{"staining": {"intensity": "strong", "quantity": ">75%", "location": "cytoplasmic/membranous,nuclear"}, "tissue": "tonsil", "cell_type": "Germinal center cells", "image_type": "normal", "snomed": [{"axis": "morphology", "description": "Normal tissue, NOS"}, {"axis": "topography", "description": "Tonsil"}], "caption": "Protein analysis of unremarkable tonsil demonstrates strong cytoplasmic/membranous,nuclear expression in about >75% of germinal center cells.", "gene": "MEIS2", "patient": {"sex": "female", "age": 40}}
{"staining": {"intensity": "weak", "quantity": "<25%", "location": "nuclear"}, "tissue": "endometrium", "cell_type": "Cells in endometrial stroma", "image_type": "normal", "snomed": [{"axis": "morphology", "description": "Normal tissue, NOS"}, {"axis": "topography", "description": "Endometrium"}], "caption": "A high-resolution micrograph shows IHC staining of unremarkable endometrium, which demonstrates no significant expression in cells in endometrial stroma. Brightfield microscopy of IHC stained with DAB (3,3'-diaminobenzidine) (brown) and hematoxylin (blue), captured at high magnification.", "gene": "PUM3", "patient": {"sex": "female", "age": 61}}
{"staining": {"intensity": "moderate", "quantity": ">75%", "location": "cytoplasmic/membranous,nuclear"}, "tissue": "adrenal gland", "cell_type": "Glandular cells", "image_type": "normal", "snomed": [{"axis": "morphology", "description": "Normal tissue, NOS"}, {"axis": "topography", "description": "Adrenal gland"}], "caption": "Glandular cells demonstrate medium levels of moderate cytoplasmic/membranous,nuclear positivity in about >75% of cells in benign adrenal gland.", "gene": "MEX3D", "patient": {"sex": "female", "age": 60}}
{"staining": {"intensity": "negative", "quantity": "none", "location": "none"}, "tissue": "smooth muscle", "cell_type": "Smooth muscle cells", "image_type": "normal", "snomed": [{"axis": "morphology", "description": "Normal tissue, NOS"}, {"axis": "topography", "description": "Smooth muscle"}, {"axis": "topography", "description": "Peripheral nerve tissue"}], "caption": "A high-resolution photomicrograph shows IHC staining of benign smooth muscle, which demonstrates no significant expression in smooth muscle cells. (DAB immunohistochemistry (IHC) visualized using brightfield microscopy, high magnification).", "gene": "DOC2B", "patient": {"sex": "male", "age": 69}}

ACTION ITEM: Output, unchanged, the lines of the listing above from the first one through the one holding "high-resolution micrograph shows". Leave out every line after it.

ANSWER FOR THIS EXERCISE:
{"staining": {"intensity": "strong", "quantity": ">75%", "location": "cytoplasmic/membranous,nuclear"}, "tissue": "tonsil", "cell_type": "Germinal center cells", "image_type": "normal", "snomed": [{"axis": "morphology", "description": "Normal tissue, NOS"}, {"axis": "topography", "description": "Tonsil"}], "caption": "Protein analysis of unremarkable tonsil demonstrates strong cytoplasmic/membranous,nuclear expression in about >75% of germinal center cells.", "gene": "MEIS2", "patient": {"sex": "female", "age": 40}}
{"staining": {"intensity": "weak", "quantity": "<25%", "location": "nuclear"}, "tissue": "endometrium", "cell_type": "Cells in endometrial stroma", "image_type": "normal", "snomed": [{"axis": "morphology", "description": "Normal tissue, NOS"}, {"axis": "topography", "description": "Endometrium"}], "caption": "A high-resolution micrograph shows IHC staining of unremarkable endometrium, which demonstrates no significant expression in cells in endometrial stroma. Brightfield microscopy of IHC stained with DAB (3,3'-diaminobenzidine) (brown) and hematoxylin (blue), captured at high magnification.", "gene": "PUM3", "patient": {"sex": "female", "age": 61}}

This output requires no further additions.